Un rapide baiser sur mes lèvres pour me montrer son contentement, et je continue à exposer mes idées.

— Du coup, samedi, je t'emmène manger au restaurant de burger. Et je paye. On aura juste besoin de ta voiture. Je n'ai pas envie de rejouer le scénario de la nuit du bal.

— Ah bon ? Tu veux aller au lit sans moi ?

Je sens le rire au fond de sa voix, et je me penche pour lui embrasser la commissure des lèvres. J'adore faire ça, parce que ça le fait toujours frissonner. Et surtout, c'est quelque chose que je réserve pour nos moments très intimes. Ça veut tout dire.

— Non, je compte bien te ramener chez moi après ce magnifique rendez-vous. Je ne souhaite simplement pas que nous soyons obligés de marcher parce que les trains ont cessé de fonctionner.

— Seriez-vous entreprenant, Monsieur Robertson ?

— Avec vous, toujours, Monsieur Razavi.

Il revient contre moi, et nous reprenons nos baisers enflammés. Je n'entends absolument pas le monstre. Il est bouclé au fond de son armoire. Bien fait pour lui.

— Par contre, continue Curtis en reprenant son souffle, tu ne m'as pas dit ce que tu faisais dans le coin. Non pas que je me plaigne de cette rencontre secrète, mais...

— Mais tu es quelqu'un d'effroyablement curieux. Je dois aller acheter de la peinture pour Une petite dose d'arc-en-ciel. C'est pour préparer la Pride. Je t'avoue que je suis bien content de ne plus avoir mes béquilles. Avec elles, ça aurait été bien plus compliqué.

Je suis autorisé à poser le pied par terre depuis la semaine dernière. Apparemment, ma fracture s'est bien ressoudée, et j'ai commencé la rééducation sportive. J'ai eu l'adresse d'un cabinet de kinésithérapeutes spécialistes, et j'ai déjà fait une séance. J'ai eu l'impression de revivre.

— Tu comptes y aller ? devient-il subitement sérieux.

— Au magasin ? Oui, je l'ai indiqué à Heather. J'irais quand tu devras rejoindre les cours, ne t'inquiète pas.

— Non, je parlais de la Pride. Est-ce que tu comptes y aller ?

Oh. Je ne m'attendais pas à cette question. Je n'y ai même pas réfléchi. Pour moi, cet évènement est important pour ma sœur, pas pour moi. Je ne me suis jamais senti concerné, même si je suis bisexuel et sur le spectre de l'aromantisme. Maintenant, c'est différent. Parce que je suis plus en phase avec moi-même. Parce que je suis en couple avec un garçon. Parce que ça m'arrive, certes très rarement, d'être fier de moi, ou de nous. Alors, je ne peux pas répliquer non. Mais en même temps, le oui n'est pas automatique.

— Je n'en sais rien. Vraiment rien. Et toi ?

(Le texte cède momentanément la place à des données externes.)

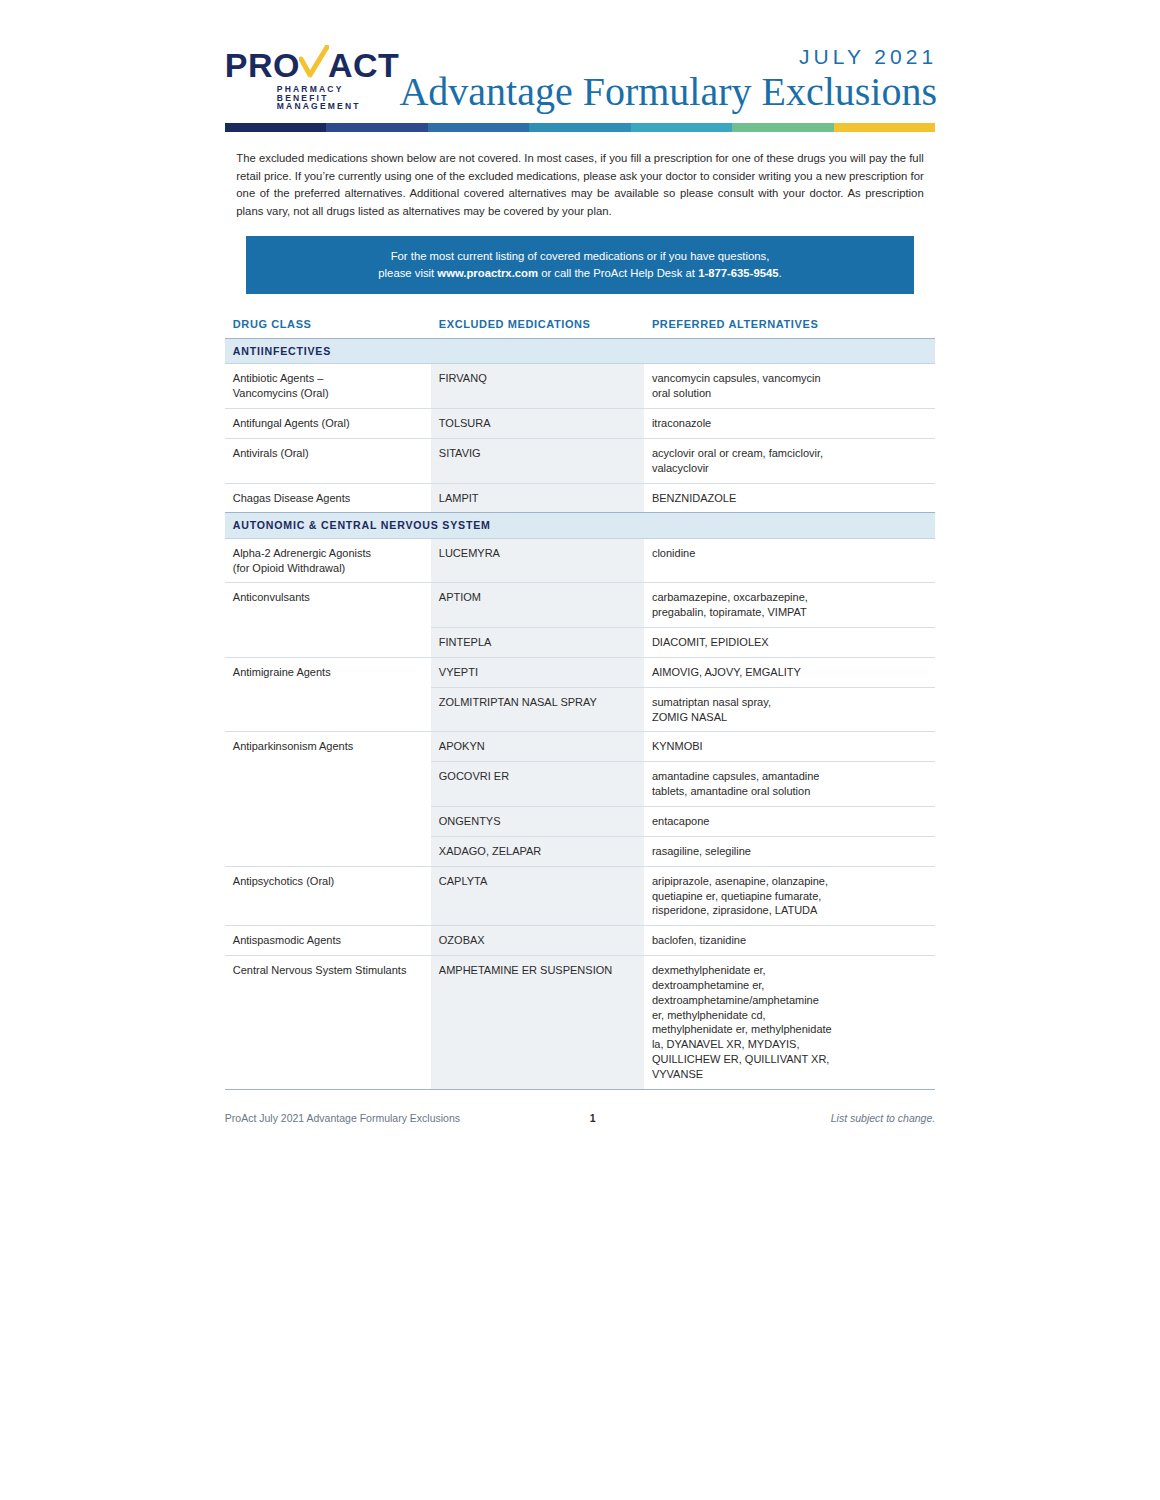PRO ACT
PHARMACY BENEFIT MANAGEMENT
JULY 2021
Advantage Formulary Exclusions
The excluded medications shown below are not covered. In most cases, if you fill a prescription for one of these drugs you will pay the full retail price. If you’re currently using one of the excluded medications, please ask your doctor to consider writing you a new prescription for one of the preferred alternatives. Additional covered alternatives may be available so please consult with your doctor. As prescription plans vary, not all drugs listed as alternatives may be covered by your plan.
For the most current listing of covered medications or if you have questions,
please visit www.proactrx.com or call the ProAct Help Desk at 1-877-635-9545.
| Drug Class | Excluded Medications | Preferred Alternatives |
| --- | --- | --- |
| Antiinfectives |
| Antibiotic Agents – Vancomycins (Oral) | FIRVANQ | vancomycin capsules, vancomycin oral solution |
| Antifungal Agents (Oral) | TOLSURA | itraconazole |
| Antivirals (Oral) | SITAVIG | acyclovir oral or cream, famciclovir, valacyclovir |
| Chagas Disease Agents | LAMPIT | BENZNIDAZOLE |
| Autonomic & Central Nervous System |
| Alpha-2 Adrenergic Agonists (for Opioid Withdrawal) | LUCEMYRA | clonidine |
| Anticonvulsants | APTIOM | carbamazepine, oxcarbazepine, pregabalin, topiramate, VIMPAT |
| FINTEPLA | DIACOMIT, EPIDIOLEX |
| Antimigraine Agents | VYEPTI | AIMOVIG, AJOVY, EMGALITY |
| ZOLMITRIPTAN NASAL SPRAY | sumatriptan nasal spray, ZOMIG NASAL |
| Antiparkinsonism Agents | APOKYN | KYNMOBI |
| GOCOVRI ER | amantadine capsules, amantadine tablets, amantadine oral solution |
| ONGENTYS | entacapone |
| XADAGO, ZELAPAR | rasagiline, selegiline |
| Antipsychotics (Oral) | CAPLYTA | aripiprazole, asenapine, olanzapine, quetiapine er, quetiapine fumarate, risperidone, ziprasidone, LATUDA |
| Antispasmodic Agents | OZOBAX | baclofen, tizanidine |
| Central Nervous System Stimulants | AMPHETAMINE ER SUSPENSION | dexmethylphenidate er, dextroamphetamine er, dextroamphetamine/amphetamine er, methylphenidate cd, methylphenidate er, methylphenidate la, DYANAVEL XR, MYDAYIS, QUILLICHEW ER, QUILLIVANT XR, VYVANSE |
ProAct July 2021 Advantage Formulary Exclusions
1
List subject to change.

— Je ne sais pas non plus. Athol m'a posé la question, la dernière fois qu'on s'est vus. Je me suis senti con à lui sortir un euh, comme si on me posait la pire question du monde. En fait... je pense que j'attends ta propre réponse. Je ne me vois pas y aller seul. Les autres sont là, c'est vrai, mais sans toi... ce n'est pas pareil. Ça n'aura pas la même saveur. Parce qu'il n'y a que toi qui me comprennes sur le bout des doigts, et qui saches que si je décide de m'y rendre, de me peinturlurer avec du rose, du bleu et du violet, ça sera la plus grande bataille contre le monstre jamais réalisée.

— Il faut que j'en discute avec ma sœur. Je pense qu'elle sera capable de m'aiguiller dans ma réponse. Parce que pour moi aussi, ça sera une grande bataille. Et je... je serais content que tu sois là, pour me soutenir.

— Alors on prendra cette décision ensemble. Comme un couple.

— Oui. Tout à fait.

Il m'offre un immense sourire, et je me revois devant chez lui, lorsqu'il m'a annoncé de but en blanc qu'il ne croyait pas dans les relations à distance. Avec un discours pareil, sur le fait de prendre des décisions ensemble — qui peuvent certes être mineures pour certaines personnes, mais qui ne le sont pas du tout pour nous — j'ai du mal à gober qu'il me jettera sans un regard en arrière quand septembre arrivera. Je suis certain que je vais parvenir à le convaincre de tenter le truc, et de ne pas tout laisser tomber tout de suite.

Je l'aime trop pour nous abandonner comme ça.